### SOURCE MATERIAL:

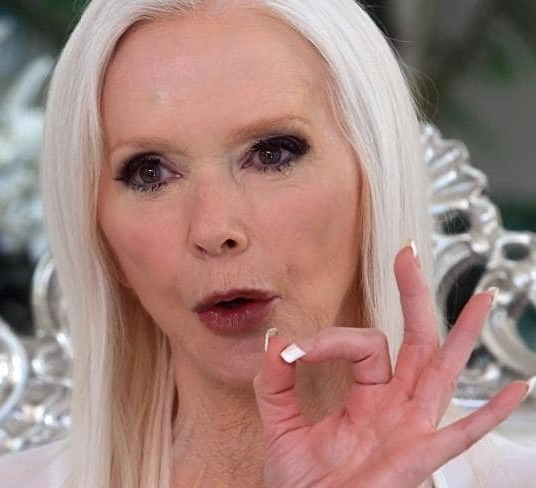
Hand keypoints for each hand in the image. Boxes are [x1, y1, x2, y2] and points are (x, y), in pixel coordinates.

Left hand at [252, 243, 529, 487]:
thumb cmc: (301, 483)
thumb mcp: (280, 425)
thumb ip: (274, 383)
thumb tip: (274, 339)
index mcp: (367, 397)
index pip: (362, 344)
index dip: (325, 340)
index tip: (290, 351)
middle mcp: (394, 406)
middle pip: (415, 341)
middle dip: (414, 296)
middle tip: (408, 253)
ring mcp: (410, 429)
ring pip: (442, 371)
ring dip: (463, 334)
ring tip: (484, 296)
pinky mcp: (418, 457)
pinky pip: (461, 433)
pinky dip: (490, 412)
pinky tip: (520, 387)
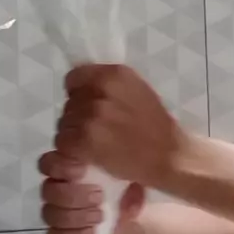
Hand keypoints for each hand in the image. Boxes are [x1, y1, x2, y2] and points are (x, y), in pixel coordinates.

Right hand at [39, 150, 144, 233]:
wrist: (142, 217)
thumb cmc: (132, 187)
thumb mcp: (134, 173)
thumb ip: (126, 171)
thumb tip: (120, 190)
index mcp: (70, 166)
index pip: (49, 163)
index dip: (61, 166)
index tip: (82, 170)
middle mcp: (60, 186)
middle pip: (47, 189)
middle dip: (72, 195)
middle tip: (99, 197)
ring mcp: (60, 211)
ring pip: (49, 213)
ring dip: (75, 216)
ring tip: (100, 217)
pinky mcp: (64, 233)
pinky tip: (91, 232)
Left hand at [54, 63, 186, 188]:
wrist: (169, 157)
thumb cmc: (157, 130)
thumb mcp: (137, 93)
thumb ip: (111, 88)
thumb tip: (84, 90)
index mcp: (114, 74)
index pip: (74, 78)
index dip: (78, 95)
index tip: (87, 110)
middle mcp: (100, 89)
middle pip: (68, 104)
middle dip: (77, 120)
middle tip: (96, 135)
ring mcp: (91, 114)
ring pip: (64, 125)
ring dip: (73, 138)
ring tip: (94, 148)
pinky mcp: (85, 138)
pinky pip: (64, 144)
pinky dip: (72, 154)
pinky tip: (87, 159)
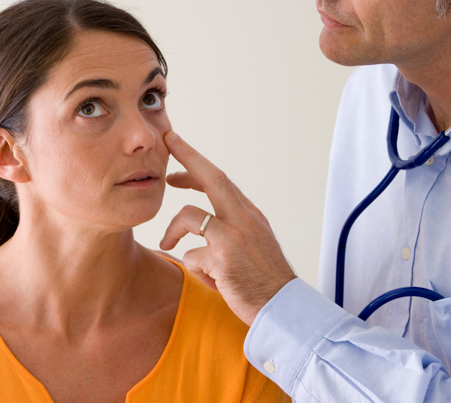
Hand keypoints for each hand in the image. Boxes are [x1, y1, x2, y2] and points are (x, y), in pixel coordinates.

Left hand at [160, 132, 296, 325]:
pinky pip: (189, 257)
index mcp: (250, 215)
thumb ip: (233, 226)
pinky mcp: (221, 260)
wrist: (283, 308)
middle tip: (168, 142)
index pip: (221, 179)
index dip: (197, 162)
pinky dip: (195, 270)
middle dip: (188, 156)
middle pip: (212, 177)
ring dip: (172, 231)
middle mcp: (243, 220)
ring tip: (168, 244)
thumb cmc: (264, 279)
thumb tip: (203, 218)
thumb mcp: (254, 243)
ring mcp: (232, 238)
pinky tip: (213, 282)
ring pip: (187, 216)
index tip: (178, 146)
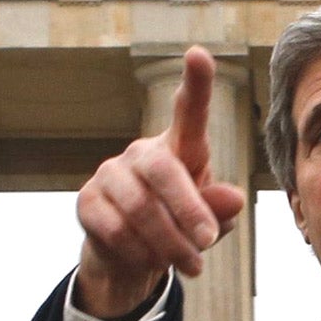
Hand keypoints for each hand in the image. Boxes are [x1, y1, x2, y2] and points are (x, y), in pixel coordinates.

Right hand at [74, 47, 246, 318]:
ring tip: (193, 266)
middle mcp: (141, 154)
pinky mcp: (87, 202)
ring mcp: (110, 175)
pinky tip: (152, 262)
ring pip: (139, 207)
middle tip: (207, 241)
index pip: (188, 111)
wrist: (132, 257)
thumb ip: (221, 209)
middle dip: (188, 208)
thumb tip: (233, 198)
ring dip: (169, 243)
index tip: (198, 54)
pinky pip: (115, 229)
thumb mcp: (210, 220)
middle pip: (163, 169)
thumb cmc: (179, 226)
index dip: (195, 83)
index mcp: (178, 148)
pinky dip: (141, 252)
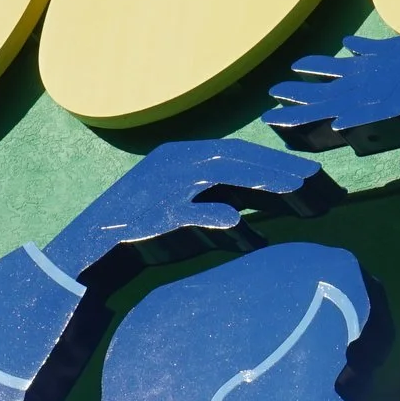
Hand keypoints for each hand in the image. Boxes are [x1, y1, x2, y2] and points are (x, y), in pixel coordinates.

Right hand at [43, 138, 337, 290]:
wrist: (86, 248)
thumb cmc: (140, 229)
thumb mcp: (182, 207)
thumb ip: (215, 200)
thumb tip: (257, 207)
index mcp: (180, 157)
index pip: (234, 152)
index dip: (272, 160)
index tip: (308, 172)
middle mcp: (171, 164)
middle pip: (231, 159)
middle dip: (274, 167)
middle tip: (313, 179)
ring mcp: (158, 187)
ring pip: (214, 177)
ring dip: (255, 182)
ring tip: (291, 191)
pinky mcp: (145, 216)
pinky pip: (181, 213)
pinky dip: (208, 214)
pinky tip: (235, 222)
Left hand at [267, 28, 399, 153]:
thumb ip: (370, 116)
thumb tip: (339, 127)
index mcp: (362, 102)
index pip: (319, 112)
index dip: (294, 115)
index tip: (268, 118)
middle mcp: (366, 88)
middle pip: (324, 93)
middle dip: (299, 94)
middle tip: (273, 93)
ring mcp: (380, 70)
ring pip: (342, 71)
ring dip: (320, 69)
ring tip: (297, 66)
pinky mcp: (397, 51)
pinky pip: (370, 49)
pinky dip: (356, 46)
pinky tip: (348, 43)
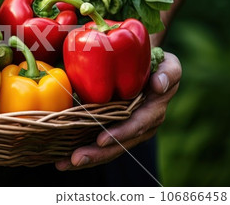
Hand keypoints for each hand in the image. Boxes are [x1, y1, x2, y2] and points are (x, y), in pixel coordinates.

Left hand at [55, 51, 181, 169]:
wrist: (147, 68)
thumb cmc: (157, 65)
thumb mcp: (169, 65)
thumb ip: (168, 74)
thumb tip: (158, 86)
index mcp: (153, 112)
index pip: (136, 126)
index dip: (120, 133)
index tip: (101, 139)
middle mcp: (140, 127)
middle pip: (118, 145)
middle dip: (97, 154)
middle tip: (75, 159)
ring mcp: (126, 132)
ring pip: (106, 149)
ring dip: (86, 157)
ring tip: (62, 164)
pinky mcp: (112, 130)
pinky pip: (98, 144)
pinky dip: (80, 150)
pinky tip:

### EXERCISE REQUIREMENTS:
Leave out the pictures and set down all of the data exactly.

### EXERCISE ANSWER:
Hand keypoints for each hand in the image. Boxes are [x1, y1, x2, y2] and points are (x, y), in pixel coordinates.

Left hand at [252, 243, 529, 487]:
thumb cmc: (301, 483)
thumb mcp: (280, 425)
thumb ip: (274, 383)
thumb tip: (274, 339)
index mcp: (367, 397)
index pip: (362, 344)
index dip: (325, 340)
index tip: (290, 351)
middle mcp: (394, 406)
middle pip: (415, 341)
middle dip: (414, 296)
middle tip: (408, 253)
ring mcp: (410, 429)
ring pip: (442, 371)
ring dip: (463, 334)
ring tip: (484, 296)
pinky mcp: (418, 457)
pinky pip: (461, 433)
pinky dip: (490, 412)
pinky tip: (520, 387)
Hand keypoints for each hand in the image. Boxes are [x1, y1, x2, y2] and points are (x, y), in pixel coordinates.

Right hand at [39, 150, 144, 233]:
wrist: (142, 217)
thumb cmc: (132, 187)
thumb mcp: (134, 173)
thumb ip: (126, 171)
thumb tip: (120, 190)
index mcp: (70, 166)
index pip: (49, 163)
index dip: (61, 166)
index tip: (82, 170)
middle mcp: (60, 186)
middle pip: (47, 189)
middle dip: (72, 195)
middle tip: (99, 197)
ring mcp: (60, 211)
ring pip: (49, 213)
ring dip: (75, 216)
ring tip: (100, 217)
pinky mcp: (64, 233)
pinky tip: (91, 232)
Left hand at [54, 63, 186, 188]:
wrist: (169, 157)
thumb cmc: (157, 130)
thumb mcp: (137, 93)
thumb ip: (111, 88)
thumb tip: (84, 90)
index mcp: (114, 74)
index pip: (74, 78)
index dip: (78, 95)
index tip: (87, 110)
middle mcp: (100, 89)
middle pip: (68, 104)
middle dip: (77, 120)
middle tip: (96, 135)
ring mcp: (91, 114)
ring pip: (64, 125)
ring dip: (73, 138)
ring tip: (94, 148)
pinky mcp: (85, 138)
pinky pip: (64, 144)
pinky dip: (72, 154)
pinky tip: (87, 159)
Hand keypoints for each hand in the image. Boxes are [x1, y1, x2, y2] and points are (x, y), in pixel coordinates.

Left hand at [160, 132, 296, 325]:
pinky pip: (189, 257)
index mcp: (250, 215)
thumb ip: (233, 226)
pinky mcp: (221, 260)
wrist: (283, 308)
middle tip: (168, 142)
index pip: (221, 179)
index dip: (197, 162)
pinky dip: (195, 270)
middle dip: (188, 156)
middle pip: (212, 177)
ring dip: (172, 231)
middle mcp: (243, 220)
ring tip: (168, 244)
thumb cmc: (264, 279)
thumb tip: (203, 218)
thumb mcp: (254, 243)
ring mcp: (232, 238)
pinky tip: (213, 282)
ring pip: (187, 216)
index tip: (178, 146)
Hand keypoints for each hand in the image. Boxes are [x1, y1, x2, y2] and points are (x, y), in pixel coordinates.

Right hand at [74, 47, 246, 318]:
ring tip: (193, 266)
middle mcp: (141, 154)
pinky mcp: (87, 202)
ring mcp: (110, 175)
pinky tip: (152, 262)
ring pip: (139, 207)
middle tip: (207, 241)
index pip: (188, 111)
wrist: (132, 257)
thumb ip: (221, 209)
middle dip: (188, 208)
thumb tip: (233, 198)
ring dip: (169, 243)
index tip: (198, 54)
pinky pip: (115, 229)
thumb mcp: (210, 220)
middle pip: (163, 169)
thumb cmc: (179, 226)
index dip: (195, 83)
index mcp: (178, 148)
pinky dip: (141, 252)
Hand keypoints for each hand in the image. Boxes are [x1, y1, x2, y2] and points are (x, y), in pixel coordinates.

Right hand at [43, 138, 337, 290]:
wrist: (86, 248)
thumb cmc: (140, 229)
thumb mcp: (182, 207)
thumb ip: (215, 200)
thumb tip: (257, 207)
index mcp: (180, 157)
index pip: (234, 152)
index dip: (272, 160)
index tip: (308, 172)
middle mcp: (171, 164)
middle pip: (231, 159)
middle dip: (274, 167)
middle tip: (313, 179)
ring mcp: (158, 187)
ring pip: (214, 177)
ring dip: (255, 182)
ring tip: (291, 191)
pinky mcp: (145, 216)
pinky pip: (181, 213)
pinky dip: (208, 214)
pinky tip: (235, 222)
Left hand at [267, 28, 399, 153]:
thumb ip: (370, 116)
thumb tip: (339, 127)
index mcp: (362, 102)
index pip: (319, 112)
index dip: (294, 115)
index tip: (268, 118)
middle mcp: (366, 88)
middle pip: (324, 93)
middle dip: (299, 94)
middle tip: (273, 93)
ring mcp: (380, 70)
ring pip: (342, 71)
ring dip: (320, 69)
ring tip: (297, 66)
pinky mcp: (397, 51)
pinky pip: (370, 49)
pinky dip: (356, 46)
pinky tip: (348, 43)
Hand keypoints for each hand in the image. Boxes are [x1, y1, x2, y2] and points are (x, y), in pixel coordinates.

Left hand at [55, 51, 181, 169]:
wrist: (147, 68)
thumb cmc: (157, 65)
thumb mcp: (169, 65)
thumb ip: (168, 74)
thumb tip: (158, 86)
index mcp: (153, 112)
index pip: (136, 126)
index dip: (120, 133)
index tip: (101, 139)
middle mcp: (140, 127)
middle pip: (118, 145)
middle dip: (97, 154)
middle tip: (75, 159)
ring mcp: (126, 132)
ring pip: (106, 149)
ring dip: (86, 157)
ring tip: (62, 164)
pinky mcp: (112, 130)
pinky pip: (98, 144)
pinky dip: (80, 150)
pinky tip:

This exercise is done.